Glossary
Annotation – A point or polygon used for training that has an associated label. Also referred to as "ground truth," especially when collected from the field.
Annotating – The process of assigning labels to points or polygons, often by marking features on imagery. Also referred to as labeling.
Area of Interest – Defines a specific geospatial region (as specified by a GeoJSON Polygon or MultiPolygon) with a start time and an end time.
Category – A named group used in classification tasks (e.g., water, forest, buildings). Also referred to as a class.
Classification – A machine learning task that assigns a discrete class label to a pixel or window (e.g., land cover type, presence of a feature). Pixel-based classification is also referred to as segmentation.
Class – A category the model predicts in a classification task. Also referred to as a category.
Class distribution – The proportion of training examples belonging to each class in a dataset.
Dataset – A collection of annotations.
F1 – A measure of a model's accuracy that balances precision and recall into a single number.
Fine-tuning – The process of adapting a pretrained model using labeled data for a specific task.
Foundation model – A machine learning model trained on large and diverse datasets that can be adapted to many different tasks.
Ground truth – Verified labeled data used to train or evaluate a model.
Inference – The process of applying a trained model to new data to generate predictions. Also referred to as running inference.
Label – The value assigned to an annotation that the model learns to predict (e.g., crop type or biomass).
Metadata – Data associated with the point or polygon in an annotation. Metadata can be freeform or categorical text (string), boolean, or numerical data.
Model – A machine learning system that learns patterns from data to make predictions.
Model run – The process of running a fine-tuned model on an Area of Interest at a specific time (period).

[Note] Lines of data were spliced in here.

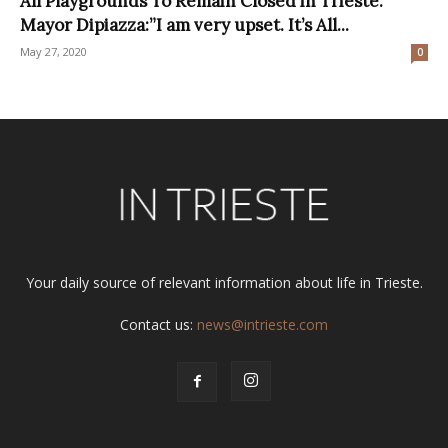
All Playgrounds To Remain Closed in Trieste.
Mayor Dipiazza:”I am very upset. It’s All...
May 27, 2020
0
Your daily source of relevant information about life in Trieste.
Contact us:
news@intrieste.com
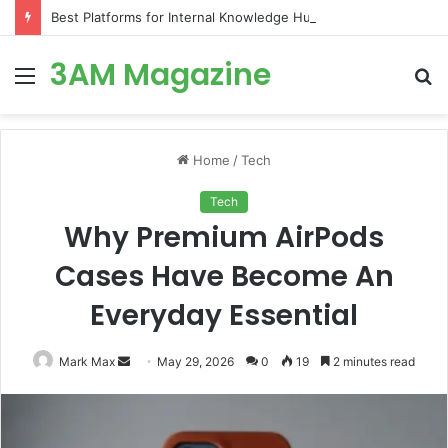
Best Platforms for Internal Knowledge Hub in 2026
3AM Magazine
Menu
S
fo
Home
/
Tech
Tech
Why Premium AirPods
Cases Have Become An
Everyday Essential
Send
Mark Max
May 29, 2026
0
19
2 minutes read
an
email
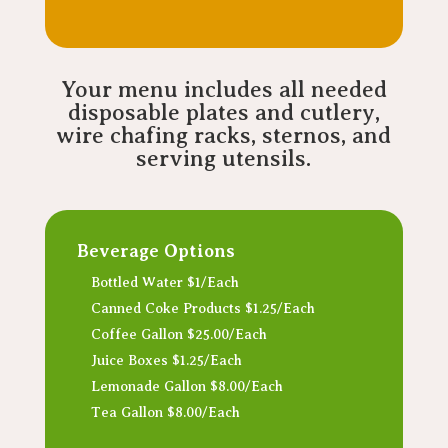
Your menu includes all needed
disposable plates and cutlery,
wire chafing racks, sternos, and
serving utensils.
Beverage Options
Bottled Water $1/Each
Canned Coke Products $1.25/Each
Coffee Gallon $25.00/Each
Juice Boxes $1.25/Each
Lemonade Gallon $8.00/Each
Tea Gallon $8.00/Each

Modality – A type of input data used by the model, such as radar or optical satellite imagery.
Negative examples – Training samples representing features the model should learn not to classify as the target class.
Overfitting – When a model learns patterns specific to the training data that do not generalize well to new data.

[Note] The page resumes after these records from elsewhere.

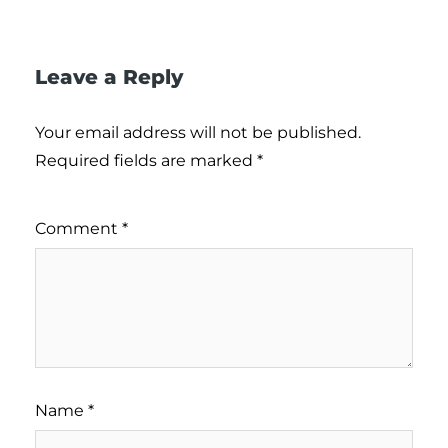
Leave a Reply
Your email address will not be published.
Required fields are marked
*
Comment
*
Name
*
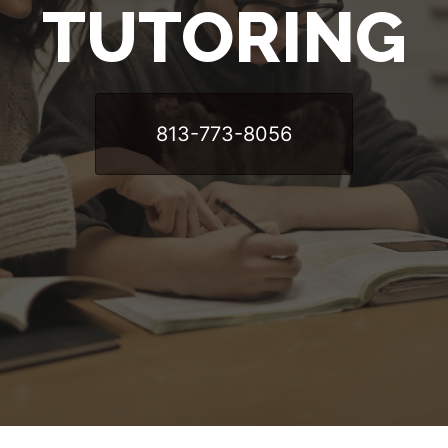
TUTORING
813-773-8056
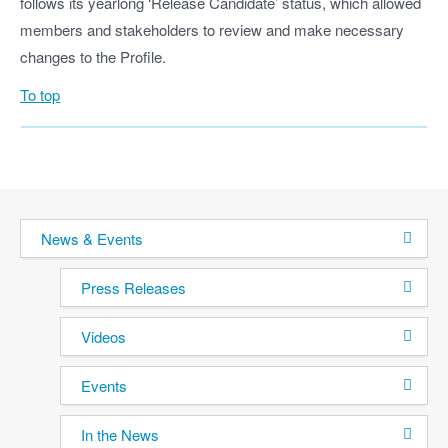
follows its yearlong ‘Release Candidate’ status, which allowed
members and stakeholders to review and make necessary
changes to the Profile.
To top
News & Events
Press Releases
Videos
Events
In the News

Per-pixel prediction – A prediction generated for every pixel in an image. Also referred to as pixel-level prediction.
Prediction – The output produced by a model when analyzing input data.

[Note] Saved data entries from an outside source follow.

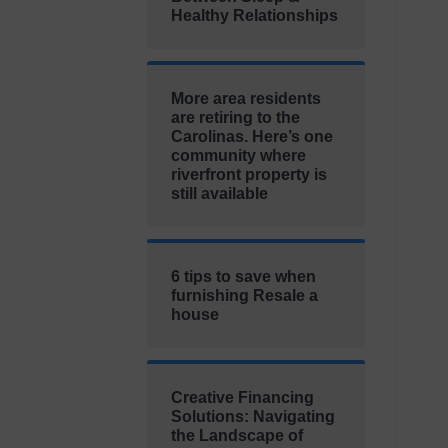
Healthy Relationships
More area residents
are retiring to the
Carolinas. Here’s one
community where
riverfront property is
still available
6 tips to save when
furnishing Resale a
house
Creative Financing
Solutions: Navigating
the Landscape of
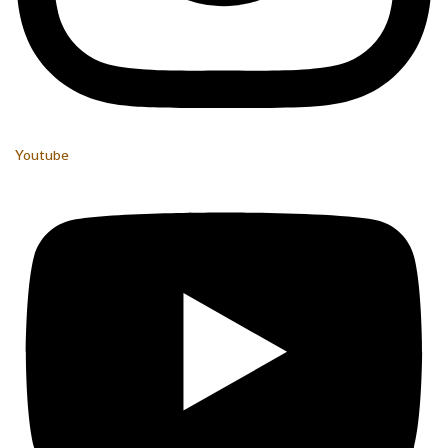
Youtube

Project – A project encompasses all of the datasets, annotations, labels, fine-tuned models, predictions, and prediction results for a given geospatial intelligence task.
Regression – A machine learning task that predicts a numeric value (e.g., biomass or soil moisture).
Revisit rate – How often a satellite collects imagery for the same location. Also referred to as temporal resolution.
Segmentation – A machine learning task that assigns a class label to every pixel in an image, producing a continuous map of features (e.g., land cover boundaries, crop type extents). Also referred to as pixel-based classification.
Spatial context – The surrounding area of imagery provided to the model to help interpret the prediction window. Also referred to as the context window.
Spatial distribution – The geographic spread of labeled data across an area of interest.
Spatial resolution – The size of the ground area represented by a pixel in an image.
Task – A collection of annotations to be labeled or reviewed.
Task type – The type of prediction the model is trained to perform (e.g., classification, regression, segmentation). This is different than an annotation "Task" (see "Task" definition).
Temporal context – The time range of data the model uses when learning or making predictions.
Training – The process of teaching a model using labeled data.
Training data – The labeled data used to train a model.
Training split – The portion of a dataset used to train the model.
Validation split – The portion of a dataset used to monitor model performance and guide training.
Test split – The portion of a dataset used to evaluate the final model after training.
Window – A fixed area of imagery used as the unit of prediction. Also referred to as a scene or patch.
Window-level prediction – A prediction made for an entire window rather than individual pixels.